• PROVIDED INFORMATION:

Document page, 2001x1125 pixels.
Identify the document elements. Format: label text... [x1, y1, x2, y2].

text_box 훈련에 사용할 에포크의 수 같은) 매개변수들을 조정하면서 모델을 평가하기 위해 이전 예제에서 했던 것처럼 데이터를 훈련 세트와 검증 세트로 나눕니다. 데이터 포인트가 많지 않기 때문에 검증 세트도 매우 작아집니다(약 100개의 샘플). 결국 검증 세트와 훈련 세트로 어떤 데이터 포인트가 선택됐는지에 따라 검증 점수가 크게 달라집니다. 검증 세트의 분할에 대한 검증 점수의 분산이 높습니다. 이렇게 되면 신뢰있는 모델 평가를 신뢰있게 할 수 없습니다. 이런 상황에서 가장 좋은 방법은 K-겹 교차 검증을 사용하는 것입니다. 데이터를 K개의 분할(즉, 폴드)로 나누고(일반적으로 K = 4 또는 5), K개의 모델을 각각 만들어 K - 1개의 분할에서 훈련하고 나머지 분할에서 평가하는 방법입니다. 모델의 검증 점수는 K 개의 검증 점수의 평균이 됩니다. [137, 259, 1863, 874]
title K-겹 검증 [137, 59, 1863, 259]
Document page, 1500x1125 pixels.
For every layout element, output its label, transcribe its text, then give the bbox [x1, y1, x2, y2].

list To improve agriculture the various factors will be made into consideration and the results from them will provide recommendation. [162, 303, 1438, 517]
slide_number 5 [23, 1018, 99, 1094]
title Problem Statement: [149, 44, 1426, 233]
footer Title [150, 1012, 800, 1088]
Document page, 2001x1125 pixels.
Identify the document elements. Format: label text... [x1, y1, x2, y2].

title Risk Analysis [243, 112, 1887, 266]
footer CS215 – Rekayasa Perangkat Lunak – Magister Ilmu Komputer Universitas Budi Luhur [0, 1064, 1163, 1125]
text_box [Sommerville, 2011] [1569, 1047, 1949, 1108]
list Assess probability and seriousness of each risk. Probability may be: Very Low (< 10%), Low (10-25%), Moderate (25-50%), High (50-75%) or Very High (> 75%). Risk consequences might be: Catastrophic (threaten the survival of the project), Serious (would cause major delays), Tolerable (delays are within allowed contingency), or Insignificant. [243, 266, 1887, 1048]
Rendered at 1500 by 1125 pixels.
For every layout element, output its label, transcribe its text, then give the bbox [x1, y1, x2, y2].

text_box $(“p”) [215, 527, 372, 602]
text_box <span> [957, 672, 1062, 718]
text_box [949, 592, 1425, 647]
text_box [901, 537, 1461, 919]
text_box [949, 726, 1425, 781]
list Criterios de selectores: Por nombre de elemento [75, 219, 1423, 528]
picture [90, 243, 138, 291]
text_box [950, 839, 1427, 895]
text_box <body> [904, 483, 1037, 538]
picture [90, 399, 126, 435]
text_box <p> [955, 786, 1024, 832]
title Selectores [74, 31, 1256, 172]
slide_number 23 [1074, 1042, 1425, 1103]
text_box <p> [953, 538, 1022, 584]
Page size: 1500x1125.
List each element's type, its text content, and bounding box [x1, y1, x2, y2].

• WRITTEN TASK:
Every line holding the string "pixels" should be copied here, so please find those lines in the data.

• TASK RESPONSE:
Document page, 2001x1125 pixels.
Document page, 1500x1125 pixels.
Document page, 2001x1125 pixels.
Rendered at 1500 by 1125 pixels.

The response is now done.